Finance Minister Brian Lenihan himself acknowledged the dead weight of Anglo Irish losses. Asked on RTE television if one bank could bring down a country, Lenihan replied, “Yes, it’s an entirely reasonable question, and we’ve had to live with this danger since September 2008.”

The deepening crisis over Anglo Irish has forced the European Union (EU) to intervene repeatedly. The EU is just as anxious as the Irish government to avoid the collapse of the bank, which would likely trigger a wave of banking collapses across Europe. Earlier this year, the European Commission rejected the Irish government’s initial plan to break up Anglo Irish on the basis that the new organisation would remain too exposed to the property market.

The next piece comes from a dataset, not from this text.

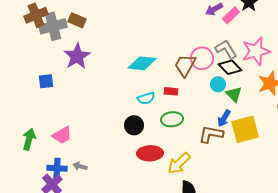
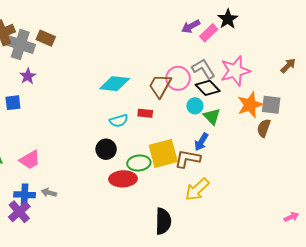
gray cross: (53, 26) -> (20, 44), turned 32
purple star: (77, 56) -> (28, 76), moved, size x0.6
green ellipse: (172, 119) -> (139, 163), moved
yellow square: (245, 129) -> (163, 153), moved
yellow arrow: (179, 163) -> (197, 189), moved

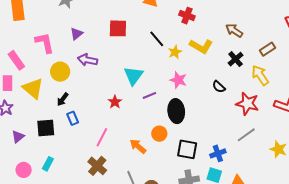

Events over the last weeks following the credit downgrade, along with reports of increased requests from Portugal to the European Central Bank, have forced the matter, however. Head of the European Central Bank Jean Claude Trichet insisted, under conditions of deepening alarm, that “it is the responsibility of the Irish government and the Irish authorities to deal with their banks.”

This week, the Irish government finally announced its proposals to break up Anglo Irish, following consultations with the European Commission. Anglo Irish will be split in two. One part will serve as an asset recovery agency, holding all Anglo Irish loans that have not been transferred to the other state “bad bank”, the National Asset Management Agency (NAMA). The other part will hold assets for the banks depositors—some €54 billion—but it will not seek new business.

In this way, the government hopes over a period of up to 20 years to recover as much of the badly performing loan book as possible, to ensure that the bank’s wealthy depositors are not impacted and to guarantee that Ireland remains a centre of financial parasitism.

The cost, as with the government’s other vastly expensive financial rescue operations—including NAMA itself, and the ongoing operations to prop up Allied Irish Bank, the Bank of Ireland, Irish Nationwide, and others—will be passed onto the working class. It was recently estimated in the Irish Times that Ireland’s three “viable” banks themselves require another €17 billion.

To this end, the government is preparing to increase taxes levied in the upcoming budget, due in December. Some €3 billion worth of cuts in next year’s budget have already been announced as part of the austerity measures introduced in 2009. The government, however, is rapidly coming to the conclusion that yet more is required. A further €500 to €750 million worth of tax increases are being prepared this year. These are expected to target the lowest earning sections of workers. Further cuts in capital expenditure are also expected.